— SOURCE DATA —

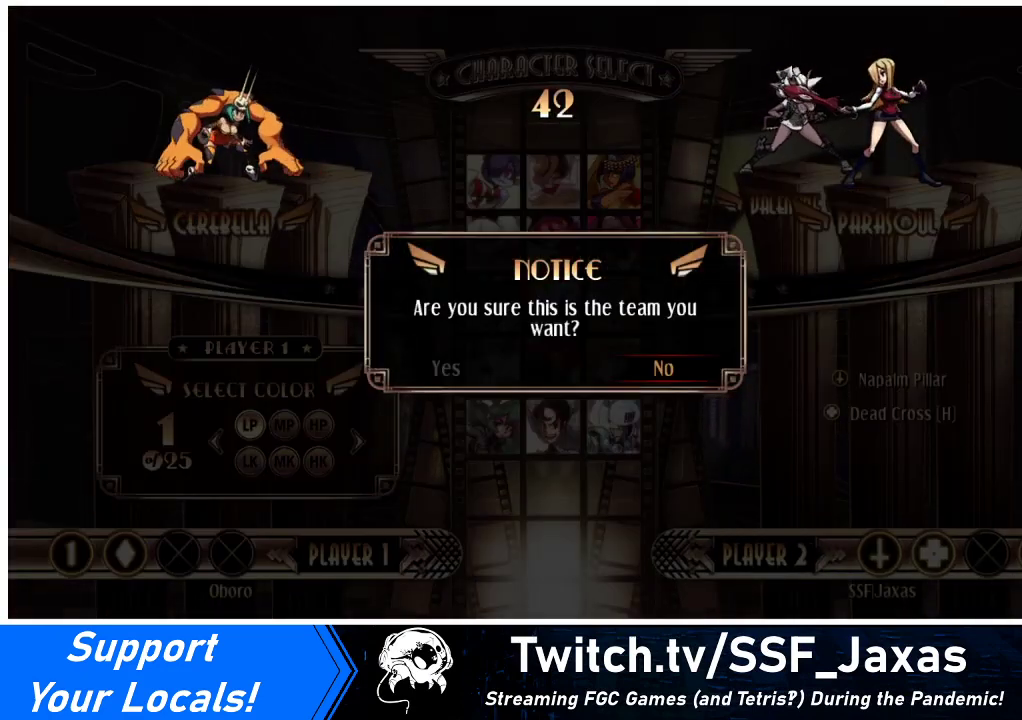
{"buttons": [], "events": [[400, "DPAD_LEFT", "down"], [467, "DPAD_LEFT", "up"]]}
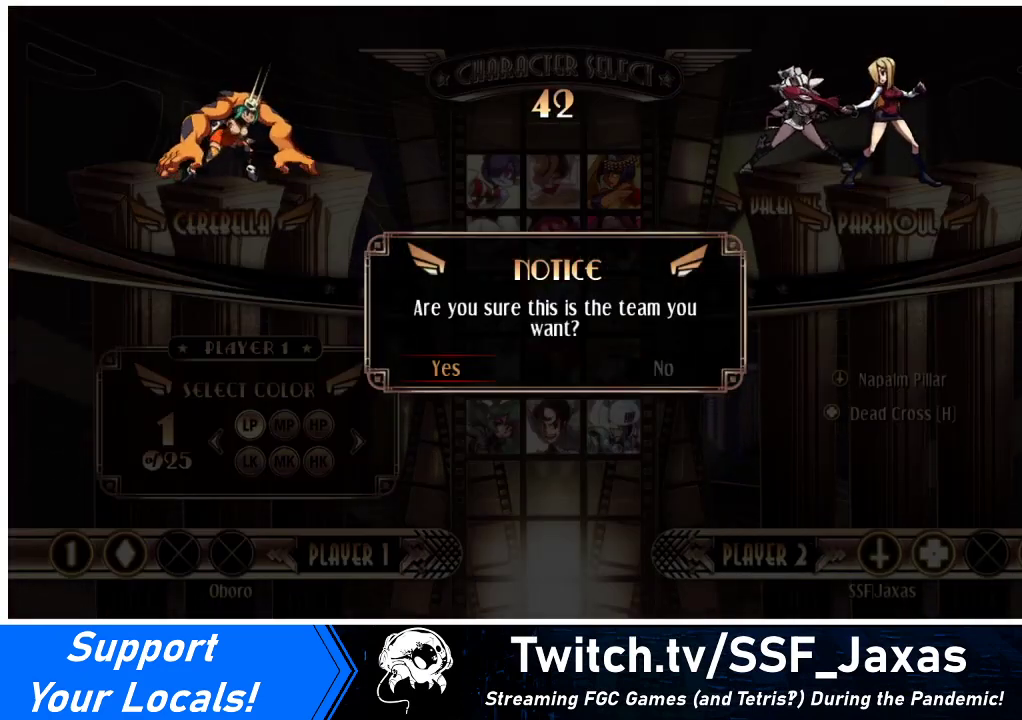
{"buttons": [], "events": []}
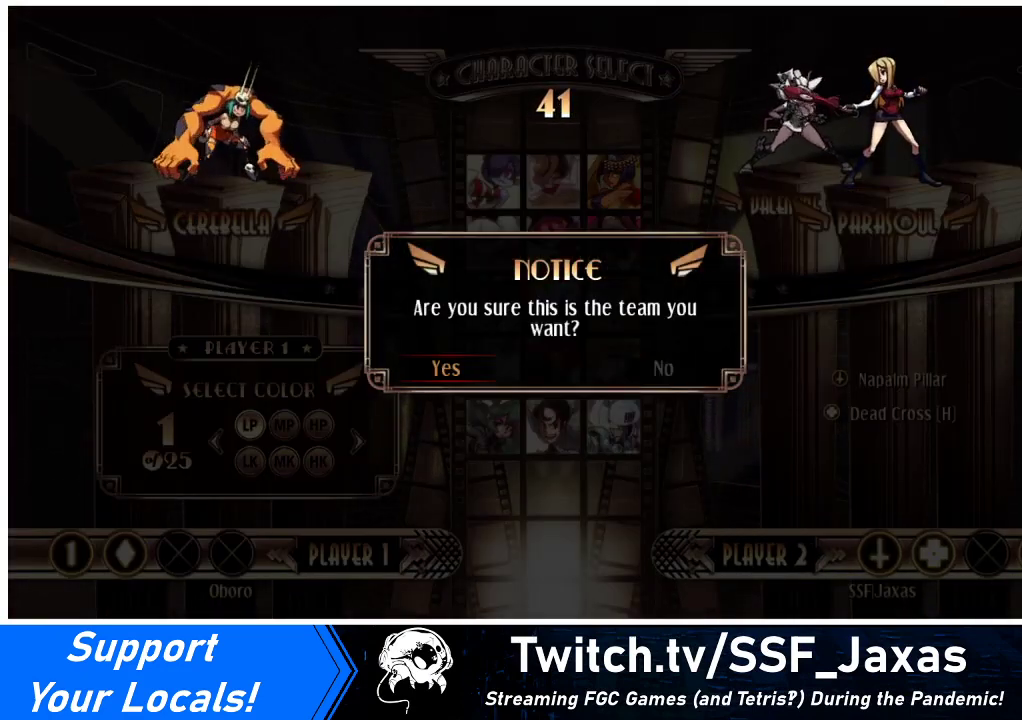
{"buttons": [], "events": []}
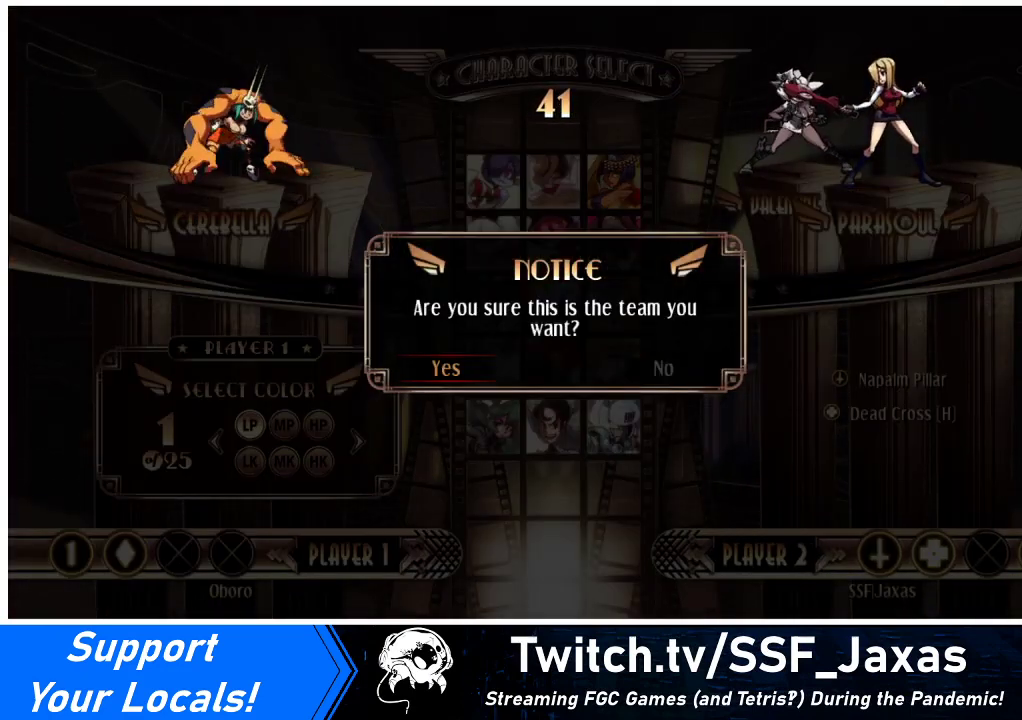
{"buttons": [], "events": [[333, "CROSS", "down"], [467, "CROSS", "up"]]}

— PROBLEM TO WORK ON —
The word "down" appears in some lines of the data. Copy every one of those lines.

— TASK OUTPUT —
{"buttons": [], "events": [[400, "DPAD_LEFT", "down"], [467, "DPAD_LEFT", "up"]]}
{"buttons": [], "events": [[333, "CROSS", "down"], [467, "CROSS", "up"]]}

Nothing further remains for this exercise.